Bürgerkoffer heizt Diskussion erneut an

Bezirksvertreter fordern vehement den vollen Service in Bürgerbüros. Politiker berufen sich auf die Gemeindeordnung.

Cronenberg. Er ist ein größerer Aktenkoffer - und in ihm steckt ein kleines Büro. Die Mitglieder der Bezirksvertretung (BV) Cronenberg konnten sich bei ihrer letzten Sitzung selbst ein Bild von dem Bürgerkoffer machen, mit dem Meldeamtsgelegenheiten mobil werden können.

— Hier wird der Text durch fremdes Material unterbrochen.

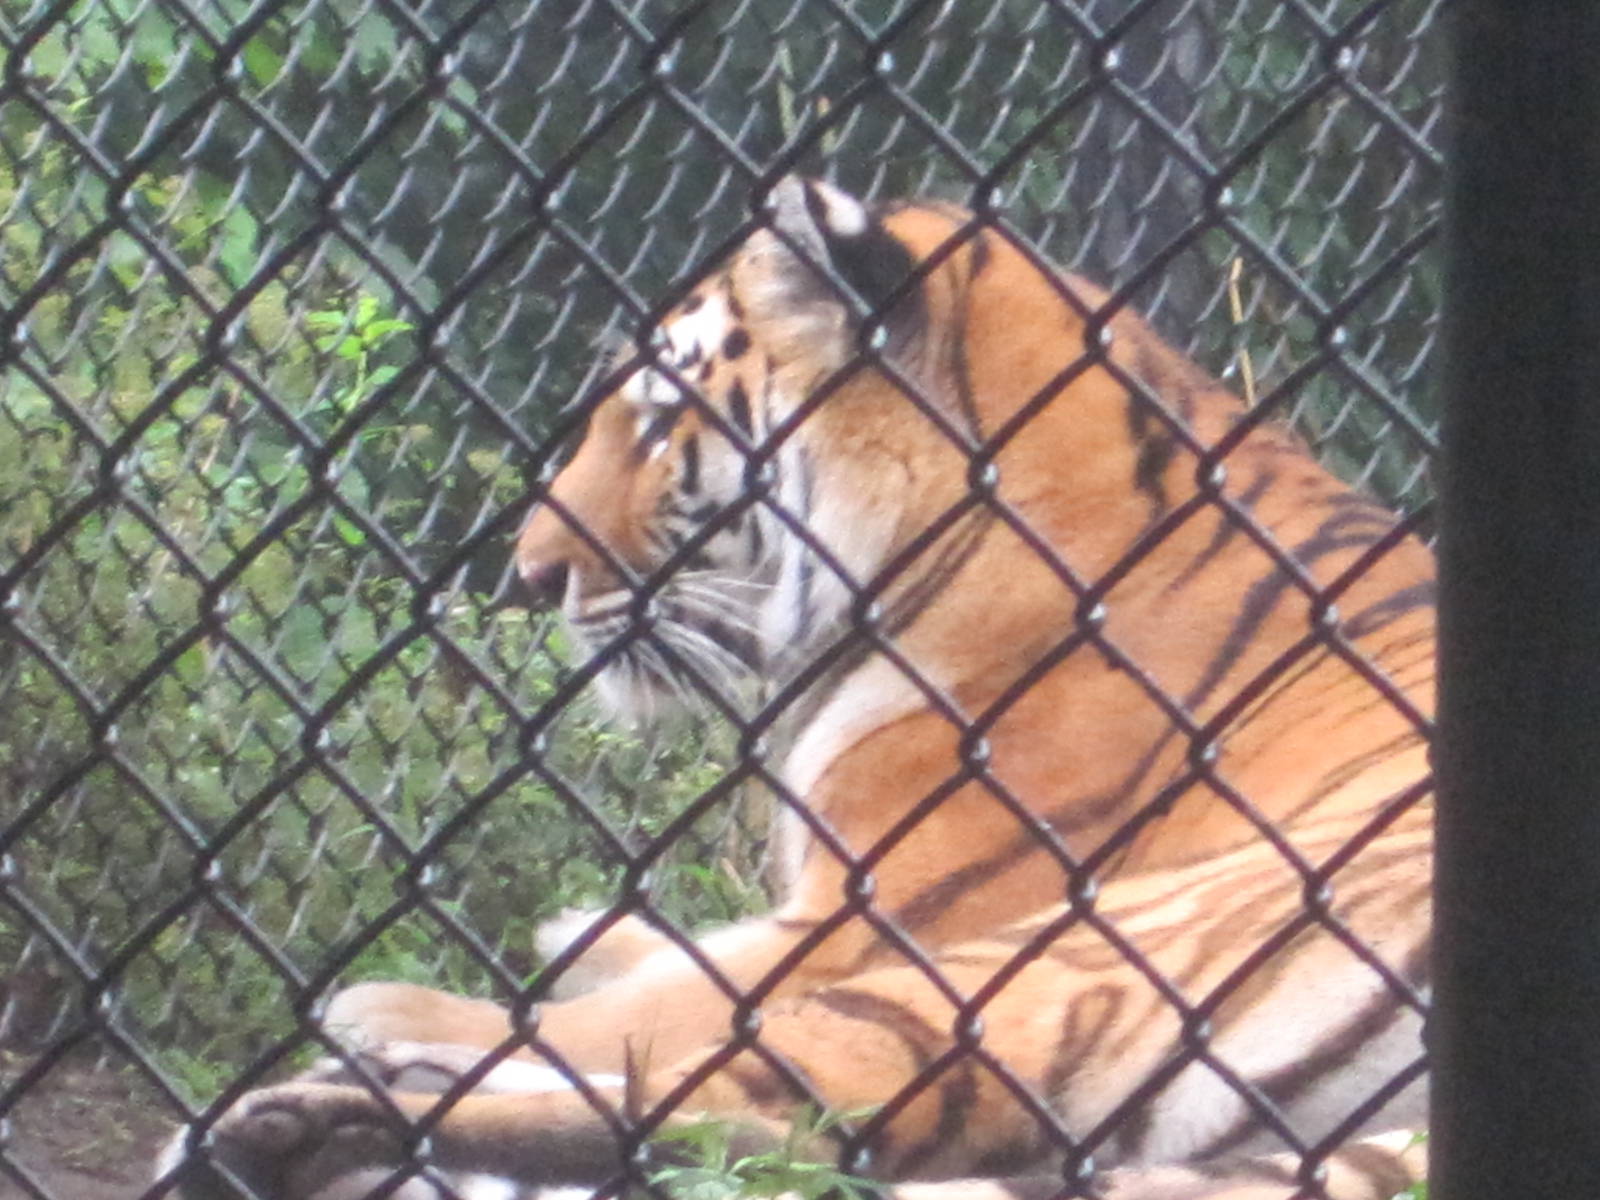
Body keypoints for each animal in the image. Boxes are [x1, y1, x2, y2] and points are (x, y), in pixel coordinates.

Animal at [159, 177, 1436, 1200]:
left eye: (659, 420)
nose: (529, 572)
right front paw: (584, 926)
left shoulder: (868, 916)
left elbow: (656, 1003)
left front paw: (400, 1000)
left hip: (1087, 956)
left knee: (724, 1107)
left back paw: (312, 1109)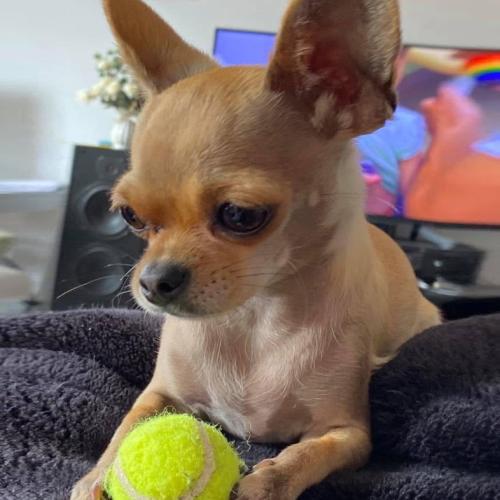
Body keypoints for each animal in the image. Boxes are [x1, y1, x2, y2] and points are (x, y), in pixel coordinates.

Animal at [71, 0, 441, 498]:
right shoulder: (160, 393)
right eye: (130, 215)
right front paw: (97, 474)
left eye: (240, 215)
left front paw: (267, 482)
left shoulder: (348, 433)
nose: (152, 282)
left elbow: (306, 455)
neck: (254, 319)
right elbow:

Die Diskussion über seinen Einsatz entwickelte sich erneut zur Grundsatzdiskussion über die Notwendigkeit der Bürgerbüros.

Oliver Wagner (SPD) hatte entdeckt, dass dieses technische Angebot der Bundesdruckerei in Mecklenburg-Vorpommern benutzt wird. Die SPD hatte daher den Antrag gestellt, einen solchen Koffer für Cronenberg anzuschaffen (die WZ berichtete). Erfreut waren die Bezirksvertreter, dass Bürgeramtsleiter Jochen Siegfried einen solchen Koffer direkt in die Sitzung der BV mitgebracht hatte.

Mit dem Koffer „ist doch das Argument vom Tisch, dass die technische Ausstattung der Bürgerbüros für Passangelegenheiten nicht reicht“, sagte Oliver Wagner. Der Koffer könne zwei Tage in Cronenberg und zwei Tage in Ronsdorf benutzt werden. „Und wenn am Steinweg wieder die Hölle los ist, dann auch da.“

„Man kann das einsetzen“, bestätigte Bürgeramtsleiter Jochen Siegfried. Dennoch sei das keine gute Lösung, weil es nicht effektiv sei. Auf- und Abbau dauerten, die Geräte hielten womöglich der Dauerbelastung nicht stand. IT-Experte Thomas Peters, der Jochen Siegfried begleitete, führte aus, dass sie bei technischen Problemen nicht so schnell mit Ferndiagnose per Internet helfen könnten. Damit sei die vermeintliche Bürgerfreundlichkeit in Frage gestellt. „Aus Sicht der IT sind stationäre Arbeitsstellen besser“, fasste er zusammen.

Die skeptische Haltung ließ die Politiker ihre Forderung nach einem vollständigen Service in den Bürgerbüros bekräftigen. Michael-Georg von Wenczowsky (CDU) sagte: „Man sollte in die Gemeindeordnung sehen: Darin steht, dass Bürgerbüros in den Stadtteilen einzurichten sind.“ Damit sei der volle Service mit Passangelegenheiten gemeint. Die Leitungen dazu seien ja da.

Alle anderen Parteien schlossen sich der Forderung nach einem vollständigen Angebot an: „Wir berufen uns und bestehen auf der Gemeindeordnung“, sagte Regina Orth von den Grünen. Und Oliver Wagner sagte: „Wenn die Gemeindeordnung nicht erfüllt wird, dann wird eben geklagt. Dann muss ein Gericht das klären.“

Jochen Siegfried versicherte: „Die Verwaltung hat schon mitbekommen, was Ihr Wunsch ist.“ Er setze auch nur den Auftrag des Rates um, betonte er, offenbar angegriffen von der Dauerdiskussion. Und erinnerte daran, dass die Verwaltung derzeit an einem neuen Konzept für das Meldeamt arbeite. „Nichts ist festgezurrt“, versicherte er. „Warten wir ab, was die Zahlen sagen. Wir werden verschiedene Lösungsmöglichkeiten prüfen.“ Die Ergebnisse der Projektgruppe würden verwaltungsintern diskutiert, dann gebe es eine Vorlage für die Dezember-Sitzung des Rats.

Michael-Georg von Wenczowsky kritisierte, dass bei diesem Zeitplan keine Möglichkeit bestehe, die Bezirksvertretungen zu hören: „Ich habe den Eindruck, dass man über den Kopf der BV hinweg entscheiden will.“

Paul Yves Ramette führte erneut die Kosten ins Feld: Die Zentralisierung habe nichts gespart, die Neueinstellungen verursachten nun Kosten ebenso wie der Sicherheitsdienst, der im Sommer im Meldeamt nötig war, und die Miete für die Bürgerbüros, die nur einen Tag pro Woche genutzt werden.

Am Ende votierten die Politiker einstimmig für den Bürgerkoffer-Antrag der SPD mit ausdrücklichem Verweis auf die Gesamtdiskussion.